-- THE PROBLEM --
Please rewrite the source text of every item below as a JSON list of strings, with one string per line and blank lines skipped. Leave the pictures out of your answer.

(Saved data entries)
----

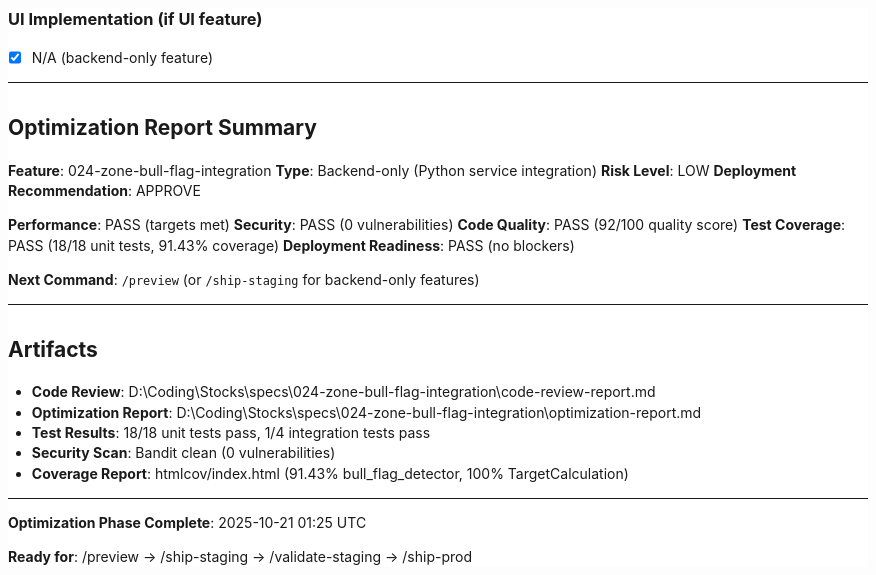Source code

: ### UI Implementation (if UI feature)
- [x] N/A (backend-only feature)

---

## Optimization Report Summary

**Feature**: 024-zone-bull-flag-integration
**Type**: Backend-only (Python service integration)
**Risk Level**: LOW
**Deployment Recommendation**: APPROVE

**Performance**: PASS (targets met)
**Security**: PASS (0 vulnerabilities)
**Code Quality**: PASS (92/100 quality score)
**Test Coverage**: PASS (18/18 unit tests, 91.43% coverage)
**Deployment Readiness**: PASS (no blockers)

**Next Command**: `/preview` (or `/ship-staging` for backend-only features)

---

## Artifacts

- **Code Review**: D:\Coding\Stocks\specs\024-zone-bull-flag-integration\code-review-report.md
- **Optimization Report**: D:\Coding\Stocks\specs\024-zone-bull-flag-integration\optimization-report.md
- **Test Results**: 18/18 unit tests pass, 1/4 integration tests pass
- **Security Scan**: Bandit clean (0 vulnerabilities)
- **Coverage Report**: htmlcov/index.html (91.43% bull_flag_detector, 100% TargetCalculation)

---

**Optimization Phase Complete**: 2025-10-21 01:25 UTC

**Ready for**: /preview → /ship-staging → /validate-staging → /ship-prod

----

-- EXPECTED ANSWER --
[
  "Source code",
  ": ### UI Implementation (if UI feature)",
  "- [x] N/A (backend-only feature)",
  "---",
  "## Optimization Report Summary",
  "**Feature**: 024-zone-bull-flag-integration",
  "**Type**: Backend-only (Python service integration)",
  "**Risk Level**: LOW",
  "**Deployment Recommendation**: APPROVE",
  "**Performance**: PASS (targets met)",
  "**Security**: PASS (0 vulnerabilities)",
  "**Code Quality**: PASS (92/100 quality score)",
  "**Test Coverage**: PASS (18/18 unit tests, 91.43% coverage)",
  "**Deployment Readiness**: PASS (no blockers)",
  "**Next Command**: `/preview` (or `/ship-staging` for backend-only features)",
  "---",
  "## Artifacts",
  "- **Code Review**: D:\\Coding\\Stocks\\specs\\024-zone-bull-flag-integration\\code-review-report.md",
  "- **Optimization Report**: D:\\Coding\\Stocks\\specs\\024-zone-bull-flag-integration\\optimization-report.md",
  "- **Test Results**: 18/18 unit tests pass, 1/4 integration tests pass",
  "- **Security Scan**: Bandit clean (0 vulnerabilities)",
  "- **Coverage Report**: htmlcov/index.html (91.43% bull_flag_detector, 100% TargetCalculation)",
  "---",
  "**Optimization Phase Complete**: 2025-10-21 01:25 UTC",
  "**Ready for**: /preview → /ship-staging → /validate-staging → /ship-prod"
]